Maju mundur, tarik ulur aturan pembelajaran tatap muka akhirnya membawa dampak buruk bagi pendidikan tanah air. Setidaknya di Medan, salah satu sekolah menengah atas negeri, entah sengaja atau tidak, siswa kelas sepuluh dan sebelas ternyata menjadi pengangguran setelah kebijakan PTM ditarik kembali oleh pemerintah.
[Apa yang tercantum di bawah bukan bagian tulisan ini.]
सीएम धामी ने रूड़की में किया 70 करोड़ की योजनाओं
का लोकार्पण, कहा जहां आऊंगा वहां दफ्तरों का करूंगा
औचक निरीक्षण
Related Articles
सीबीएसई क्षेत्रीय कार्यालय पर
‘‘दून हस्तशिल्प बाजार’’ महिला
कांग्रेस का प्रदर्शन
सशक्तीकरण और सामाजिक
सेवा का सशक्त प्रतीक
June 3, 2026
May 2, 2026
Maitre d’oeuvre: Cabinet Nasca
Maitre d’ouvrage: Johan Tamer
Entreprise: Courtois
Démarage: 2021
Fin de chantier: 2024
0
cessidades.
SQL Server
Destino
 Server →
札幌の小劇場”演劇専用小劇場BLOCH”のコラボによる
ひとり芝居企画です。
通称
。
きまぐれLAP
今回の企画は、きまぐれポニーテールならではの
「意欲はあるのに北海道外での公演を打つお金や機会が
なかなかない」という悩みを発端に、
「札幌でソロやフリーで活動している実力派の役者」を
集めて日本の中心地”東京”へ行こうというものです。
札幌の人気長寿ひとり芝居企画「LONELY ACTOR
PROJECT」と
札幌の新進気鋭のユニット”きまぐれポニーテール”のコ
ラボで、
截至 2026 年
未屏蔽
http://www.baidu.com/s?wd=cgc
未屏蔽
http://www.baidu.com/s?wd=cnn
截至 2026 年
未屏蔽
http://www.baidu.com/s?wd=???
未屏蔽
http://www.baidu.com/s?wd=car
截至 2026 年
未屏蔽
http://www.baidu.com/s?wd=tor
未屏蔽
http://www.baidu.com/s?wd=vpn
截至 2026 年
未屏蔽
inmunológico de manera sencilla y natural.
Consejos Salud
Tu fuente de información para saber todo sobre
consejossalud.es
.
Entah wali kota Medan atau Gubernur Sumatera Utara mengetahui hal ini atau tidak, belum ada informasi pasti. Namun, kabar ini didapatkan dari salah seorang orang tua siswa di salah satu SMA Negri di Medan yang kebetulan putranya kini duduk di kelas sepuluh.
Dalam percakapan singkat, orang tua tersebut mengeluhkan anaknya yang kini tidak mendapatkan pembelajaran lagi dari sekolah. Ketika ditanya apakah sekolah dari rumah dilakukan, jawabannya mengejutkan. Bahwa sekolah dari rumah pun tampaknya ditiadakan. Pihak sekolah hanya mengutamakan siswa kelas dua belas yang kini memang akan menghadapi ujian akhir medio april nanti.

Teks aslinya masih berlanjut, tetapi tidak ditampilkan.